Lot's of Canadians love skiing. In my case, along with bungee jumping, hang gliding and free falling from a glider, etc., it's on my list of ways I'm not going to die.

Curling? Right up there with watching paint dry, as a spectator sport. This leaves skating and ice hockey but somehow I don't like them so much that I'm prepared to pay the charge for admission.

I'll be on a warm beach in 2010

Let's be brutally frank here. A majority of events you can't see in person and must, surrounded by the comforts of home, watch on the telly. Only a small per cent of you will actually go to the skating or the hockey. What we have here, then, is a public spectacle of events, which will be seen by the vast majority on television. And this is worth all that money?
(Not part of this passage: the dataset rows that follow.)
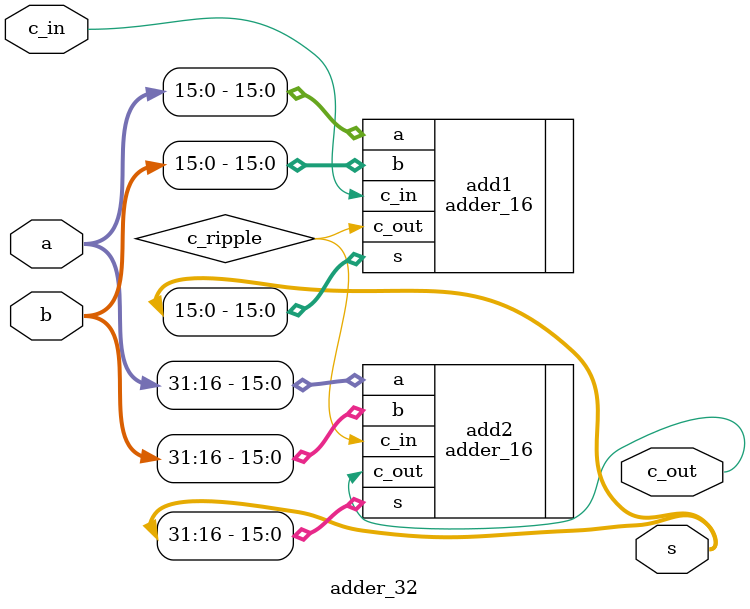
<source format=v>
`timescale 1ns / 1ps
module adder_32(
    input [31:0] a,
    input [31:0] b,
    input c_in,
    output [31:0] s,
    output c_out
    );

	 wire c_ripple;
	 
	 adder_16 add1(.a(a[15:0]),
					   .b(b[15:0]),
					   .c_in(c_in),
					   .s(s[15:0]),
					   .c_out(c_ripple));
						  
	 adder_16 add2(.a(a[31:16]),
					   .b(b[31:16]),
					   .c_in(c_ripple),
					   .s(s[31:16]),
					   .c_out(c_out));

endmodule

</source>
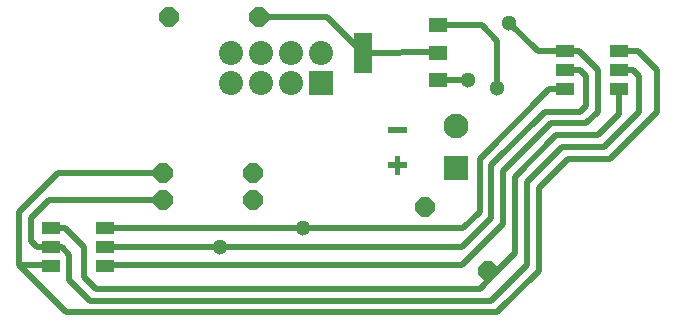
<source format=gbr>
G04 --- HEADER BEGIN --- *
G04 #@! TF.GenerationSoftware,LibrePCB,LibrePCB,0.1.7*
G04 #@! TF.CreationDate,2023-12-20T12:02:32*
G04 #@! TF.ProjectId,CRi-CRi Buzzer,ec579d49-da22-4424-9e15-187340a51fe6,v1*
G04 #@! TF.Part,Single*
G04 #@! TF.SameCoordinates*
G04 #@! TF.FileFunction,Copper,L1,Top*
G04 #@! TF.FilePolarity,Positive*
%FSLAX66Y66*%
%MOMM*%
G01*
G75*
G04 --- HEADER END --- *
G04 --- APERTURE LIST BEGIN --- *
G04 #@! TA.AperFunction,SMDPad,CuDef*
%ADD10R,1.6X1.1*%
G04 #@! TA.AperFunction,ComponentPad*
%AMROTATEDOCTAGON11*4,1,8,0.8128,0.336673,0.336673,0.8128,-0.336673,0.8128,-0.8128,0.336673,-0.8128,-0.336673,-0.336673,-0.8128,0.336673,-0.8128,0.8128,-0.336673,0.8128,0.336673,0.0*%
%ADD11ROTATEDOCTAGON11*%
%ADD12R,2.1X2.1*%
%ADD13C,2.1*%
G04 #@! TA.AperFunction,SMDPad,CuDef*
%ADD14R,1.6X1.2*%
%ADD15R,1.6X3.5*%
G04 #@! TA.AperFunction,ComponentPad*
%ADD16C,2.04*%
%ADD17R,2.04X2.04*%
G04 #@! TA.AperFunction,ViaPad*
%ADD18C,1.3*%
G04 #@! TA.AperFunction,Conductor*
%ADD19C,0.5*%
%ADD20C,0.0*%
%ADD21C,0.01*%
G04 #@! TD*
G04 --- APERTURE LIST END --- *
G04 --- BOARD BEGIN --- *
D10*
G04 #@! TO.N,N6*
G04 #@! TO.C,LED2*
G04 #@! TO.P,LED2,4,G-*
X-19200000Y-9100000D03*
G04 #@! TO.N,N5*
G04 #@! TO.P,LED2,5,R-*
X-19200000Y-7500000D03*
G04 #@! TO.N,N7*
G04 #@! TO.P,LED2,6,B-*
X-19200000Y-5900000D03*
G04 #@! TO.N,N3*
G04 #@! TO.P,LED2,3,G+*
X-23800000Y-9100000D03*
G04 #@! TO.N,N4*
G04 #@! TO.P,LED2,1,B+*
X-23800000Y-5900000D03*
G04 #@! TO.N,N2*
G04 #@! TO.P,LED2,2,R+*
X-23800000Y-7500000D03*
D11*
G04 #@! TO.N,N9*
G04 #@! TO.C,R4*
G04 #@! TO.P,R4,2,2*
X-13810000Y12000000D03*
G04 #@! TO.N,N1*
G04 #@! TO.P,R4,1,1*
X-6190000Y12000000D03*
G04 #@! TO.N,VCC*
G04 #@! TO.C,R1*
G04 #@! TO.P,R1,2,2*
X-6690000Y-3500000D03*
G04 #@! TO.N,N2*
G04 #@! TO.P,R1,1,1*
X-14310000Y-3500000D03*
D12*
G04 #@! TO.N,VCC*
G04 #@! TO.C,J1*
G04 #@! TO.P,J1,1,1*
X10500000Y-750000D03*
D13*
G04 #@! TO.N,GND*
G04 #@! TO.P,J1,2,2*
X10500000Y2750000D03*
D14*
G04 #@! TO.C,U1*
G04 #@! TO.P,U1,1,GND*
X9000000Y6700000D03*
D15*
G04 #@! TO.N,N1*
G04 #@! TO.P,U1,HS,OUT*
X2600000Y9000000D03*
D14*
G04 #@! TO.N,VCC*
G04 #@! TO.P,U1,3,IN*
X9000000Y11300000D03*
G04 #@! TO.N,N1*
G04 #@! TO.P,U1,2,OUT*
X9000000Y9000000D03*
D10*
G04 #@! TO.N,N6*
G04 #@! TO.C,LED1*
G04 #@! TO.P,LED1,4,G-*
X19700000Y9100000D03*
G04 #@! TO.N,N5*
G04 #@! TO.P,LED1,5,R-*
X19700000Y7500000D03*
G04 #@! TO.N,N7*
G04 #@! TO.P,LED1,6,B-*
X19700000Y5900000D03*
G04 #@! TO.N,N3*
G04 #@! TO.P,LED1,3,G+*
X24300000Y9100000D03*
G04 #@! TO.N,N4*
G04 #@! TO.P,LED1,1,B+*
X24300000Y5900000D03*
G04 #@! TO.N,N2*
G04 #@! TO.P,LED1,2,R+*
X24300000Y7500000D03*
D11*
G04 #@! TO.N,VCC*
G04 #@! TO.C,R3*
G04 #@! TO.P,R3,2,2*
X7855923Y-4105923D03*
G04 #@! TO.N,N4*
G04 #@! TO.P,R3,1,1*
X13244077Y-9494077D03*
G04 #@! TO.N,VCC*
G04 #@! TO.C,R2*
G04 #@! TO.P,R2,2,2*
X-6690000Y-1200000D03*
G04 #@! TO.N,N3*
G04 #@! TO.P,R2,1,1*
X-14310000Y-1200000D03*
D16*
G04 #@! TO.N,N/C*
G04 #@! TO.C,MCU1*
G04 #@! TO.P,MCU1,EN,EN*
X-3480000Y9000000D03*
G04 #@! TO.N,N7*
G04 #@! TO.P,MCU1,GPIO2,GPIO2*
X-3480000Y6460000D03*
D17*
G04 #@! TO.N,GND*
G04 #@! TO.P,MCU1,GND,GND*
X-940000Y6460000D03*
D16*
G04 #@! TO.N,N/C*
G04 #@! TO.P,MCU1,RST,RST*
X-6020000Y9000000D03*
G04 #@! TO.N,N5*
G04 #@! TO.P,MCU1,GPIO0/FLASH,FLASH/GPIO0*
X-6020000Y6460000D03*
G04 #@! TO.N,N9*
G04 #@! TO.P,MCU1,GPIO3/RX,RX/GPIO3*
X-8560000Y6460000D03*
G04 #@! TO.N,N1*
G04 #@! TO.P,MCU1,3V3,3V3*
X-8560000Y9000000D03*
G04 #@! TO.N,N6*
G04 #@! TO.P,MCU1,GPIO1/TX,TX/GPIO1*
X-940000Y9000000D03*
D18*
G04 #@! TD.C*
G04 #@! TD.P*
G04 #@! TO.N,VCC*
X14000000Y6000000D03*
D19*
X12700000Y11300000D02*
X14000000Y10000000D01*
X9000000Y11300000D02*
X12700000Y11300000D01*
X14000000Y6000000D02*
X14000000Y10000000D01*
G04 #@! TO.N,N4*
X15500000Y-1500000D02*
X19000000Y2000000D01*
X14000000Y-9500000D02*
X15500000Y-8000000D01*
X-21000000Y-10000000D02*
X-20000000Y-11000000D01*
X14000000Y-9500000D02*
X12500000Y-11000000D01*
X-21000000Y-10000000D02*
X-21000000Y-7500000D01*
X-20000000Y-11000000D02*
X12500000Y-11000000D01*
X22500000Y2000000D02*
X24300000Y3800000D01*
X15500000Y-8000000D02*
X15500000Y-1500000D01*
X-23800000Y-5900000D02*
X-23800000Y-5900000D01*
X-22600000Y-5900000D02*
X-21000000Y-7500000D01*
X14000000Y-9500000D02*
X13244077Y-9494077D01*
X19000000Y2000000D02*
X22500000Y2000000D01*
X-23800000Y-5900000D02*
X-22600000Y-5900000D01*
X24300000Y3800000D02*
X24300000Y5900000D01*
D18*
G04 #@! TO.N,N5*
X-9500000Y-7500000D03*
D19*
X19700000Y7500000D02*
X19700000Y7500000D01*
X-9500000Y-7500000D02*
X11000000Y-7500000D01*
X21500000Y4500000D02*
X21500000Y7000000D01*
X13500000Y-500000D02*
X18000000Y4000000D01*
X-9500000Y-7500000D02*
X-19200000Y-7500000D01*
X21000000Y4000000D02*
X18000000Y4000000D01*
X21000000Y4000000D02*
X21500000Y4500000D01*
X13500000Y-500000D02*
X13500000Y-5000000D01*
X11000000Y-7500000D02*
X13500000Y-5000000D01*
X21500000Y7000000D02*
X21000000Y7500000D01*
X19700000Y7500000D02*
X21000000Y7500000D01*
D18*
G04 #@! TO.N,N7*
X-2500000Y-5900000D03*
D19*
X11100000Y-5900000D02*
X12500000Y-4500000D01*
X-2500000Y-5900000D02*
X11100000Y-5900000D01*
X12500000Y0D02*
X12500000Y-4500000D01*
X19700000Y5900000D02*
X18400000Y5900000D01*
X18400000Y5900000D02*
X12500000Y0D01*
X-2500000Y-5900000D02*
X-19200000Y-5900000D01*
G04 #@! TO.N,N1*
X8950000Y9050000D02*
X9000000Y9000000D01*
X-6190000Y12000000D02*
X-400000Y12000000D01*
X-400000Y12000000D02*
X2600000Y9000000D01*
X2600000Y9000000D02*
X8950000Y9050000D01*
D18*
G04 #@! TO.N,N6*
X15000000Y11500000D03*
D19*
X-19200000Y-9100000D02*
X-19100000Y-9000000D01*
X22500000Y7500000D02*
X20900000Y9100000D01*
X15000000Y11500000D02*
X17400000Y9100000D01*
X17400000Y9100000D02*
X19700000Y9100000D01*
X20900000Y9100000D02*
X19700000Y9100000D01*
X11000000Y-9000000D02*
X14500000Y-5500000D01*
X11000000Y-9000000D02*
X-19100000Y-9000000D01*
X14500000Y-1000000D02*
X14500000Y-5500000D01*
X21500000Y3000000D02*
X22500000Y4000000D01*
X21500000Y3000000D02*
X18500000Y3000000D01*
X22500000Y4000000D02*
X22500000Y7500000D01*
X14500000Y-1000000D02*
X18500000Y3000000D01*
D18*
G04 #@! TO.N,GND*
X11500000Y6700000D03*
D19*
X9000000Y6700000D02*
X11500000Y6700000D01*
X9000000Y6700000D02*
X9000000Y6700000D01*
G04 #@! TO.N,N3*
X-26500000Y-9000000D02*
X-22500000Y-13000000D01*
X20000000Y0D02*
X23500000Y0D01*
X23500000Y0D02*
X27500000Y4000000D01*
X-23200000Y-1200000D02*
X-14310000Y-1200000D01*
X14000000Y-13000000D02*
X17500000Y-9500000D01*
X-22500000Y-13000000D02*
X14000000Y-13000000D01*
X-23800000Y-9000000D02*
X-23800000Y-9100000D01*
X27500000Y7500000D02*
X25900000Y9100000D01*
X25900000Y9100000D02*
X24300000Y9100000D01*
X-26500000Y-9000000D02*
X-23800000Y-9000000D01*
X17500000Y-2500000D02*
X20000000Y0D01*
X27500000Y7500000D02*
X27500000Y4000000D01*
X17500000Y-9500000D02*
X17500000Y-2500000D01*
X-26500000Y-4500000D02*
X-23200000Y-1200000D01*
X-26500000Y-4500000D02*
X-26500000Y-9000000D01*
G04 #@! TO.N,N2*
X26000000Y7000000D02*
X25500000Y7500000D01*
X19500000Y1000000D02*
X23000000Y1000000D01*
X-22250000Y-10250000D02*
X-22250000Y-8150000D01*
X-25500000Y-7000000D02*
X-25000000Y-7500000D01*
X-23950000Y-3450000D02*
X-14310000Y-3500000D01*
X-22900000Y-7500000D02*
X-22250000Y-8150000D01*
X-25500000Y-5000000D02*
X-25500000Y-7000000D01*
X-23800000Y-7500000D02*
X-22900000Y-7500000D01*
X26000000Y4000000D02*
X26000000Y7000000D01*
X13500000Y-12000000D02*
X16500000Y-9000000D01*
X16500000Y-2000000D02*
X19500000Y1000000D01*
X-23800000Y-7500000D02*
X-25000000Y-7500000D01*
X-25500000Y-5000000D02*
X-23950000Y-3450000D01*
X-22250000Y-10250000D02*
X-20500000Y-12000000D01*
X23000000Y1000000D02*
X26000000Y4000000D01*
X24300000Y7500000D02*
X25500000Y7500000D01*
X16500000Y-9000000D02*
X16500000Y-2000000D01*
X-20500000Y-12000000D02*
X13500000Y-12000000D01*
D20*
G04 #@! TO.N,*
X4750000Y2700000D02*
X6250000Y2700000D01*
X6250000Y2300000D01*
X4750000Y2300000D01*
X4750000Y2700000D01*
D21*
G04 #@! TA.AperFunction,Conductor*
G36*
X4750000Y2700000D02*
X6250000Y2700000D01*
X6250000Y2300000D01*
X4750000Y2300000D01*
X4750000Y2700000D01*
G37*
D20*
G04 #@! TD.AperFunction*
X4750000Y-300000D02*
X5300000Y-300000D01*
X5300000Y250000D01*
X5700000Y250000D01*
X5700000Y-300000D01*
X6250000Y-300000D01*
X6250000Y-700000D01*
X5700000Y-700000D01*
X5700000Y-1250000D01*
X5300000Y-1250000D01*
X5300000Y-700000D01*
X4750000Y-700000D01*
X4750000Y-300000D01*
D21*
G04 #@! TA.AperFunction,Conductor*
G36*
X4750000Y-300000D02*
X5300000Y-300000D01*
X5300000Y250000D01*
X5700000Y250000D01*
X5700000Y-300000D01*
X6250000Y-300000D01*
X6250000Y-700000D01*
X5700000Y-700000D01*
X5700000Y-1250000D01*
X5300000Y-1250000D01*
X5300000Y-700000D01*
X4750000Y-700000D01*
X4750000Y-300000D01*
G37*
G04 --- BOARD END --- *
G04 #@! TF.MD5,37148c5ba1e5e128484fa000e59ac5cd*
M02*

</source>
Ah, you cry, got you there, Rafe. This is all about "showcasing" (a dreadful word dreamt up by ad men) Vancouver and Whistler.

I say, "dream on." Vancouver in February is not all that showcase-able and Whistler is already well enough known to wealthy offshore skiers.

Wendy and I have carefully looked this situation over and have concluded that all we would ever see of the Olympics would be on the idiot box, and that we can do that just as well in Auckland, Maui or Cape Town, bathed in warm sunshine, as we can in Vancouver during the monsoon season.

So, fellow suckers, enjoy our tax dollars being pissed away on overweight gentlemen with blazers and the Olympics logo and on athletes you've never seen before and will never see again. Wendy and I are off to balmier climes and, frankly, I don't even care if our room doesn't have a TV set!